In November 2019, the Trump administration released a final rule that requires hospitals to publish payer-negotiated prices and a proposal to mandate insurers post online real-time cost-sharing information.

The price transparency rule went into effect on Jan. 1, 2021, requiring all hospitals to post online a machine-readable standard charges file for all of its items and services for all payers. Hospitals must also display the actual prices or a price estimator tool that offers details on the charges for 300 shoppable services.

Health plan transparency, along with the No Surprises Act, was enforceable beginning July 1, 2022, with plans needing to post a list of 500 shoppable services starting January 2023 and a larger dataset that needed to be published by January 2024. 

But one of the major problems with price transparency regulations has been hospitals’ slow adaptation to the changes.

A report found that two years after the rule was implementation only about a quarter of hospitals were meeting the requirements. The group Patient Rights Advocate found that in 2023 only 24.5% out of 2,000 hospitals fully complied with a rule to post prices for certain items and services.

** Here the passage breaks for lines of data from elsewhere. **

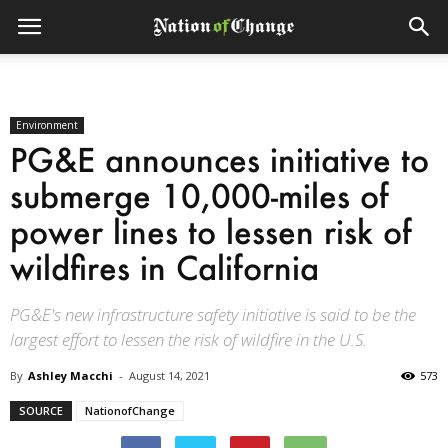
Environment
PG&E announces initiative to
submerge 10,000-miles of
power lines to lessen risk of
wildfires in California
PG&E's new infrastructure safety initiative is said to be the
largest effort to lessen the risk of wildfire in the U.S.
By
Ashley Macchi
-
August 14, 2021
573
SOURCE
NationofChange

The Biden administration decided to hand out harsher penalties to providers that chose to ignore the requirements. Beginning in January 2022, HHS increased the penalty for certain hospitals that are not in compliance with hospital price transparency requirements with a minimum civil monetary penalty of $300 per day for hospitals with 30 or fewer beds. Hospitals with more than 30 beds will be charged $10 per bed per day, which caps at $5,500 daily.

Updates to the rules went into effect last year requiring hospitals to provide additional pieces of data. CMS also updated its enforcement process to shorten the time a hospital must come into compliance once a deficiency is identified. 

Compliance rates have improved in the past four years, according to a state-of-the-industry report from price transparency data startup Turquoise Health. Across a total of 6,357 hospitals, about 90% (5,763 hospitals) posted a machine-readable file (MRF) with at least some necessary service rates in 2023. This was an increase of 562 hospitals over the end of 2022.

About seven in 10 hospitals are compliant with price transparency rules, according to the American Hospital Association.

Commercial payers comply at a rate of 94% to rules requiring cost estimates to be available to enrollees, a 2023 report from accounting and consulting firm EY found.

However, the latest data (PDF) from Patient Rights Advocate revealed that a paltry 21.1% of hospitals are fully compliant with all the requirements of the federal price transparency rule. That's down from 34.5% the previous year.

"The widespread noncompliance of 78.9% of hospitals is due to files not having prices clearly associated with payer and plan names and not following required formats," Patient Rights Advocate wrote in its 2024 report. "All of the hospitals reviewed for this report posted a machine-readable file, though 532 hospitals’ files failed the Centers for Medicare & Medicaid Services (CMS) Validator Tool."

CMS has issued civil monetary penalty notices to 18 hospitals for alleged price transparency violations since it began imposing penalties in 2022. Those penalties have ranged from $44,000 to $979,000.